The team based its findings on mathematical analysis of data on thousands of undernourished children aged 5 or younger in the Democratic Republic of Congo and in Niger. Their conclusion: An “all-or-nothing” approach, combined with a more comprehensive measure of undernourishment, could reduce deaths and life-limiting disabilities by 9%, compared with current policies. Alternatively, they estimate, relief groups could get the same health results as today but reduce the cost by 61%.

The researchers cautioned that their findings need more testing, because the available data has limitations. But the study may be more important as an example of creatively applying mathematical tools to humanitarian relief.

At Stanford, Wein has already made headlines by using mathematical models to analyze challenges in health care, such as quantifying the modes of influenza transmission, as well as in handling terrorist threats.

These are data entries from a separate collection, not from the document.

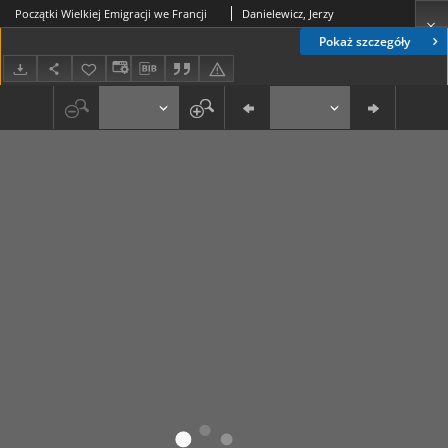
Początki Wielkiej Emigracji we Francji
Danielewicz, Jerzy
Pokaż szczegóły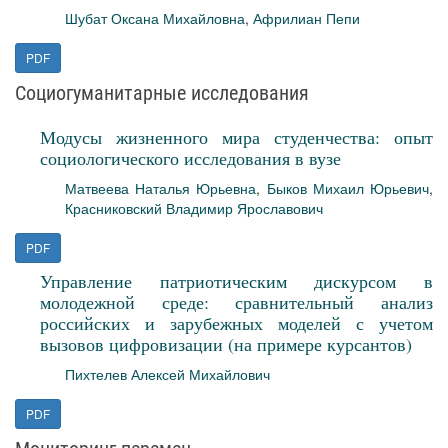
Шубат Оксана Михайловна
,
Африлиан Пепи
PDF
Социогуманитарные исследования
Модусы жизненного мира студенчества: опыт
социологического исследования в вузе
Матвеева Наталья Юрьевна
,
Быков Михаил Юрьевич
,
Красниковский Владимир Ярославович
PDF
Управление патриотическим дискурсом в
молодежной среде: сравнительный анализ
российских и зарубежных моделей с учетом
вызовов цифровизации (на примере курсантов)
Пихтелев Алексей Михайлович
PDF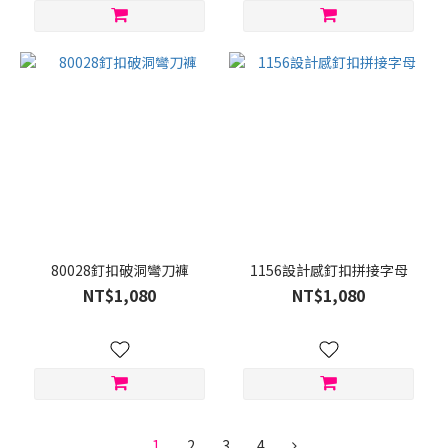
80028釘扣破洞彎刀褲
1156設計感釘扣拼接字母
NT$1,080
NT$1,080
1
2
3
4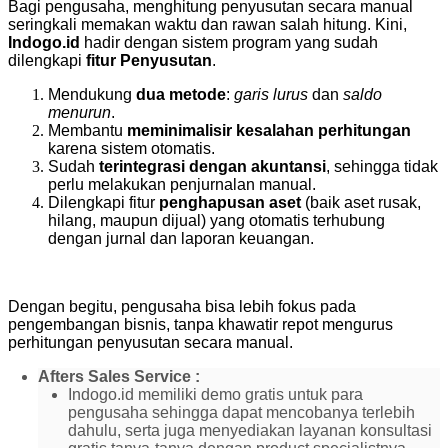
Bagi pengusaha, menghitung penyusutan secara manual
seringkali memakan waktu dan rawan salah hitung. Kini,
Indogo.id
hadir dengan sistem program yang sudah
dilengkapi
fitur Penyusutan
.
Mendukung
dua metode
:
garis lurus
dan
saldo
menurun
.
Membantu
meminimalisir kesalahan perhitungan
karena sistem otomatis.
Sudah
terintegrasi dengan akuntansi
, sehingga tidak
perlu melakukan penjurnalan manual.
Dilengkapi fitur
penghapusan aset
(baik aset rusak,
hilang, maupun dijual) yang otomatis terhubung
dengan jurnal dan laporan keuangan.
Dengan begitu, pengusaha bisa lebih fokus pada
pengembangan bisnis, tanpa khawatir repot mengurus
perhitungan penyusutan secara manual.
Afters Sales Service :
Indogo.id memiliki demo gratis untuk para
pengusaha sehingga dapat mencobanya terlebih
dahulu, serta juga menyediakan layanan konsultasi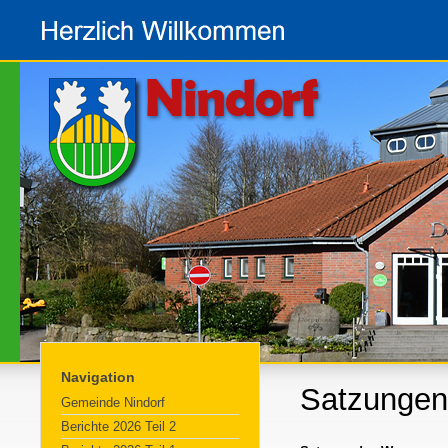
Navigation
Satzungen
Gemeinde Nindorf
Berichte 2026 Teil 2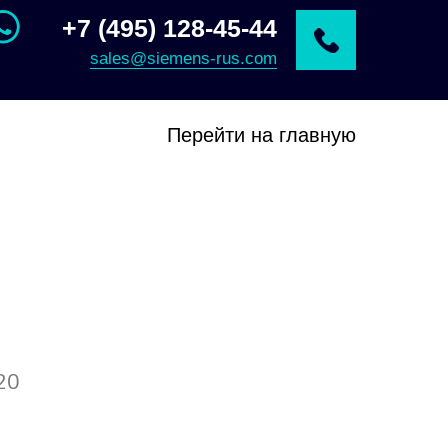
+7 (495) 128-45-44
sales@siemens-rus.com
Перейти на главную
20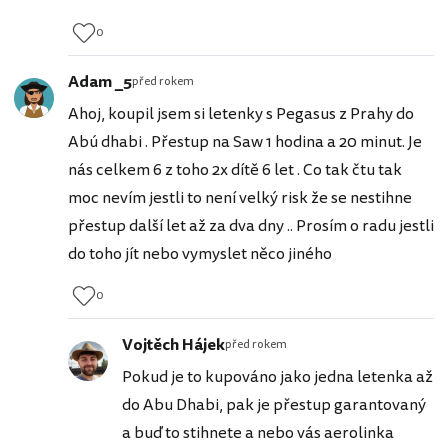
0
Adam _5
před rokem
Ahoj, koupil jsem si letenky s Pegasus z Prahy do
Abú dhabi . Přestup na Saw 1 hodina a 20 minut. Je
nás celkem 6 z toho 2x dítě 6 let . Co tak čtu tak
moc nevím jestli to není velký risk že se nestihne
přestup další let až za dva dny .. Prosím o radu jestli
do toho jít nebo vymyslet něco jiného
0
Vojtěch Hájek
před rokem
Pokud je to kupováno jako jedna letenka až
do Abu Dhabi, pak je přestup garantovaný
a buď to stihnete a nebo vás aerolinka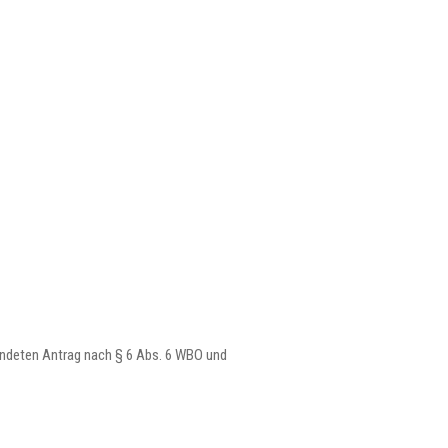
ründeten Antrag nach § 6 Abs. 6 WBO und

After the terrorist attacks on Sept. 11, 2001, for example, Wein and his colleagues used mathematical modeling to devise novel responses to potential attacks involving anthrax, smallpox, and botulinum toxin. Some of their proposals are now government policy. In the case of anthrax, for example, President Obama has approved Wein’s recommendation of using U.S. postal carriers to deliver powerful antibiotics door to door. Likewise, Wein used mathematical analysis to show that terrorists could easily kill legions of people by slipping minute amounts of botulism into the nation’s dairy supplies — but that the threat could be greatly reduced by requiring dairies to pasteurize more intensively and by making simple improvements in security. When Wein wrote an op-ed entitled “Got Toxic Milk?” for The New York Times, the Bush administration and the dairy industry temporarily blocked publication of his peer-reviewed study.

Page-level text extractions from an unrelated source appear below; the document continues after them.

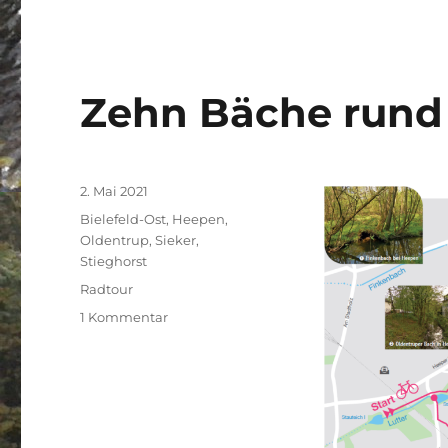
Bäche
Zehn Bäche run
Veröffentlicht
2. Mai 2021
am
Kategorien
Bielefeld-Ost
,
Heepen
,
Oldentrup
,
Sieker
,
Stieghorst
Schlagwörter
Radtour
zu
1 Kommentar
Zehn
Bäche
rund
um
Heepen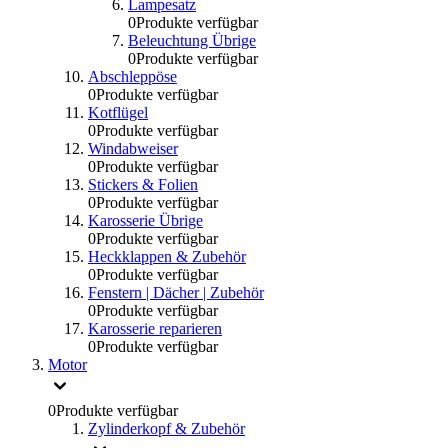
Lampesatz
0
Produkte verfügbar
Beleuchtung Übrige
0
Produkte verfügbar
Abschleppöse
0
Produkte verfügbar
Kotflügel
0
Produkte verfügbar
Windabweiser
0
Produkte verfügbar
Stickers & Folien
0
Produkte verfügbar
Karosserie Übrige
0
Produkte verfügbar
Heckklappen & Zubehör
0
Produkte verfügbar
Fenstern | Dächer | Zubehör
0
Produkte verfügbar
Karosserie reparieren
0
Produkte verfügbar
Motor
0
Produkte verfügbar
Zylinderkopf & Zubehör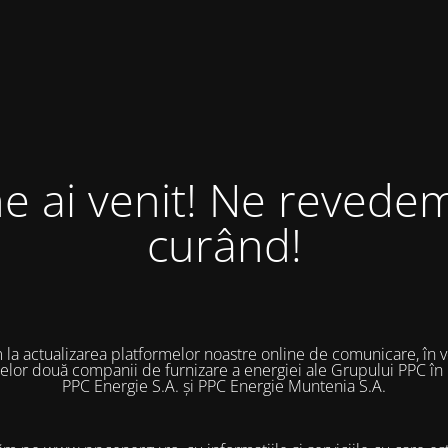
ne ai venit! Ne revedem
curând!
 la actualizarea platformelor noastre online de comunicare, în 
 celor două companii de furnizare a energiei ale Grupului PPC în
PPC Energie S.A. și PPC Energie Muntenia S.A.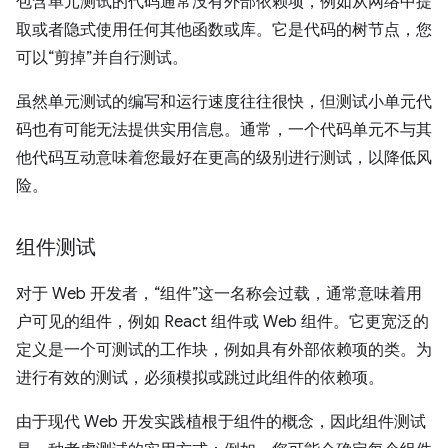
包含单元测试的代码通常没有外部依赖项，例如从网络中提
取或者隐式使用任何其他函数或库。它是代码的树节点，您
可以“剪掉”并自行测试。
虽然单元测试的编写和运行速度往往很快，但测试小单元代
码也有可能无法提供实用信息。通常，一个代码单元不与其
他代码互动意味着您最好在更高的级别进行测试，以降低风
险。
组件测试
对于 Web 开发者，“组件”这一名称会过载，通常意味着用
户可见的组件，例如 React 组件或 Web 组件。它更宽泛的
定义是一个可测试的工作块，例如具有外部依赖项的类。为
进行有效的测试，必须模拟或跳过此组件的依赖项。
由于现代 Web 开发实践植根于组件的概念，因此组件测试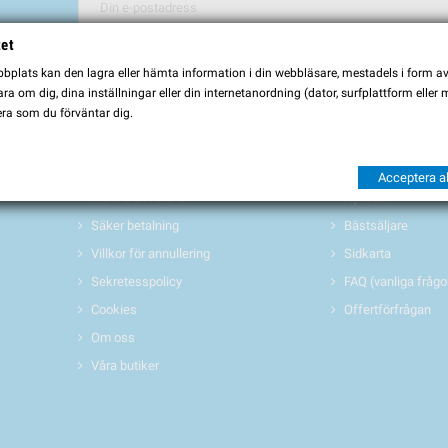
tet
Du kan avbryta prenumerationen när som helst. För detta ändamål, vä
plats kan den lagra eller hämta information i din webbläsare, mestadels i form av \
Jag godkänner
villkoren och sekretesspolicyen
a om dig, dina inställningar eller din internetanordning (dator, surfplattform eller
ra som du förväntar dig.
INFORMATION
PRODUKTER 
Köpvillkor
Erbjudanden/REA
Acceptera al
Frakt & Leverans
Nyheter
Säker betalning
Bästsäljare
Villkor för annullering
Sidkarta
Sekretesspolicy
FAQ (vanliga frågo
Cookies
Offertförfrågan
Om oss
Våra butiker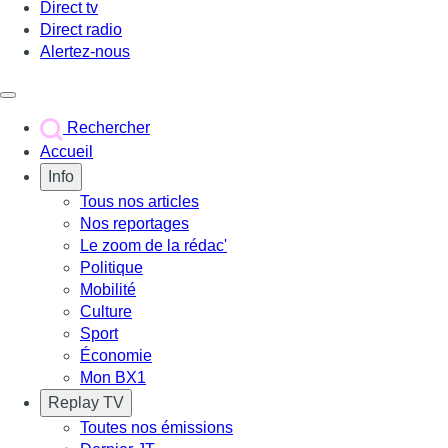
Direct tv
Direct radio
Alertez-nous
Déclencher le menu
Rechercher
Accueil
Info
Tous nos articles
Nos reportages
Le zoom de la rédac'
Politique
Mobilité
Culture
Sport
Économie
Mon BX1
Replay TV
Toutes nos émissions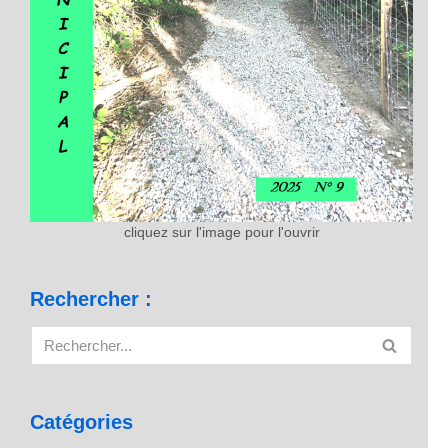
cliquez sur l'image pour l'ouvrir
Rechercher :
Catégories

The common thread through much of Wein’s work stems from his mathematical analysis of manufacturing. In the 1980s and 1990s, he wrote heavily about “queuing” and dynamic scheduling in semiconductor production. He then applied similar mathematical tools to analyze a host of other questions: the best way to allocate kidneys for transplant, the best “cocktails” of antiretroviral drugs for treating AIDS, and the best strategy to eradicate smallpox after a bioterrorist attack.

 

In the new paper, Wein, Yang, and Van den Broeck focus on getting the most out of “ready-for-use therapeutic foods,” or RUTFs, in famine situations. RUTFs are essentially protein-rich pastes, often made from peanuts, which are packed with a balance of vitamins, carbohydrates, and other nutrients. They don’t need to be heated or cooked, can be stored without refrigeration, and can dramatically reverse the effects of starvation.

Using advanced statistical regressions, the researchers analyzed the impact of different doses of RUTFs on children with different degrees of undernourishment. The two main gauges of undernourishment are “wasting,” based on weight-height ratios or “WHZ” scores, and “stunting,” based on height and age or “HAZ” scores.

In practice, relief organizations screen children primarily by WHZ scores for acute wasting. But the researchers found that the best predictor of early death and life-shortening disabilities was a combination of both the stunting and wasting measures. Stunting, they found, significantly aggravates the impact of wasting as a cause of early death.

The second big finding was that an “all-or-nothing” distribution of ready-for-use food saves more lives. It would be more effective, for example, to give full doses of RUTF to the 25% of children who are the most severely undernourished than to give half doses to the 50% who are the worst off.

The researchers acknowledge that their approach may be politically or culturally unacceptable in some areas, and they caution that empirical issues remain. But Wein said their approach shouldn’t pose new moral or ethical issues. That’s because most current approaches already practice a form of triage by defining severe undernourishment as a WHZ score of less than -3. Children with slightly milder symptoms are given less-powerful “supplements.”

“If you believe our results, which appear to be reasonably robust, one would say that blanket distribution poses a bigger ethical problem than an all-or-nothing approach,” Wein said.